_REQUIRED ACTION_. The output should be every line below that includes the word "PULO".

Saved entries
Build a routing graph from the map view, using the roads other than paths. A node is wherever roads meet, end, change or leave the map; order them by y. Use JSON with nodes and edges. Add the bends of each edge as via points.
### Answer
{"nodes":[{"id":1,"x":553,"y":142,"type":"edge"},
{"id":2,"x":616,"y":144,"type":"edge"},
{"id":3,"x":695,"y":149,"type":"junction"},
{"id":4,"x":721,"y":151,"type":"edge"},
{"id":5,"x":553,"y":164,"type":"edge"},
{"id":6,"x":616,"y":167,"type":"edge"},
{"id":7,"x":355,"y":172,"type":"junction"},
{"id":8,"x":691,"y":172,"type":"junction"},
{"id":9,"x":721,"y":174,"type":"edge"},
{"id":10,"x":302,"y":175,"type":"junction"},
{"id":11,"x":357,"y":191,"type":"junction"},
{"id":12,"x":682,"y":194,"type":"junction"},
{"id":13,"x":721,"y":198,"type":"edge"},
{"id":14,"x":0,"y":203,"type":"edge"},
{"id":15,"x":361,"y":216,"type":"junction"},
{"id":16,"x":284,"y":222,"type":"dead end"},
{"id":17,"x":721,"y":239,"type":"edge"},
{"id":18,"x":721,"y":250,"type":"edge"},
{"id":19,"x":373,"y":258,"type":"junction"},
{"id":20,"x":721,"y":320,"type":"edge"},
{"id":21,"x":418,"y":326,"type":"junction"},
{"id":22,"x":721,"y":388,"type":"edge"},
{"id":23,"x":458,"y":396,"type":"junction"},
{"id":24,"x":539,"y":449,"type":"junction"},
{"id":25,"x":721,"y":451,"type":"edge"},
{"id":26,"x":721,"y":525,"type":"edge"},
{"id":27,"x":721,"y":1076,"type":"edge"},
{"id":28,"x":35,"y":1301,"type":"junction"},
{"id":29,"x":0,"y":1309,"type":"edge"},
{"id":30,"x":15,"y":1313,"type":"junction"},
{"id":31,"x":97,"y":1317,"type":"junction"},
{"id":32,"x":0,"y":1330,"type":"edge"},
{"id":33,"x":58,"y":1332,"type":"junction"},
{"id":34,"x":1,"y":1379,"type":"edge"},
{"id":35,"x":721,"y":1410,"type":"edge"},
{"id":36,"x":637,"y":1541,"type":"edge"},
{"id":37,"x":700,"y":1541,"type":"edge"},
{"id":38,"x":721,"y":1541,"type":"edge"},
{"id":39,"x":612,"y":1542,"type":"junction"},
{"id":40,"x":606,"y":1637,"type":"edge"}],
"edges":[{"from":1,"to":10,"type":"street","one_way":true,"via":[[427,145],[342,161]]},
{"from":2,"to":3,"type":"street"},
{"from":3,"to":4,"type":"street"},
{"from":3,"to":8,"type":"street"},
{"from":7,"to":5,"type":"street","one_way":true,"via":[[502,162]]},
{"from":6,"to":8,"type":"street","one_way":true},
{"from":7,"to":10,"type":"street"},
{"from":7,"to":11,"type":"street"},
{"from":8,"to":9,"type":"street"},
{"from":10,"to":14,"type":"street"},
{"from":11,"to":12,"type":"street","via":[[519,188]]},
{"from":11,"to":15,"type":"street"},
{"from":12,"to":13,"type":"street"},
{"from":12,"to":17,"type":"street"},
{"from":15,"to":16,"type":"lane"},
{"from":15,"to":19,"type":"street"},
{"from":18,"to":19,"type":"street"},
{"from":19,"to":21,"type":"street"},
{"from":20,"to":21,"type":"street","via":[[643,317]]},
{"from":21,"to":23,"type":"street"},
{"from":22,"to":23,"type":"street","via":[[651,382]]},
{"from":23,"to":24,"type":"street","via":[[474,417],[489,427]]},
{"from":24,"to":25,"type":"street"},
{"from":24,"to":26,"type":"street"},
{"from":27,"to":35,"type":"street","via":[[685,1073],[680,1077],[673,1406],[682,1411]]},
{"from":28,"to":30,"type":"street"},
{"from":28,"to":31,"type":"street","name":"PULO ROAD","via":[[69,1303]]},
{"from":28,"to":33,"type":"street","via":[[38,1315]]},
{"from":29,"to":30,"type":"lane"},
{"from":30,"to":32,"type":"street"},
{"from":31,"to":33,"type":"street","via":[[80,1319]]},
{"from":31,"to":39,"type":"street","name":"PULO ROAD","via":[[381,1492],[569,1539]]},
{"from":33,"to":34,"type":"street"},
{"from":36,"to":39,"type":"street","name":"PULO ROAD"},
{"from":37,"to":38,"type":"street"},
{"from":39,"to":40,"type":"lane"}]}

_ANSWER_.
{"from":28,"to":31,"type":"street","name":"PULO ROAD","via":[[69,1303]]},
{"from":31,"to":39,"type":"street","name":"PULO ROAD","via":[[381,1492],[569,1539]]},
{"from":36,"to":39,"type":"street","name":"PULO ROAD"},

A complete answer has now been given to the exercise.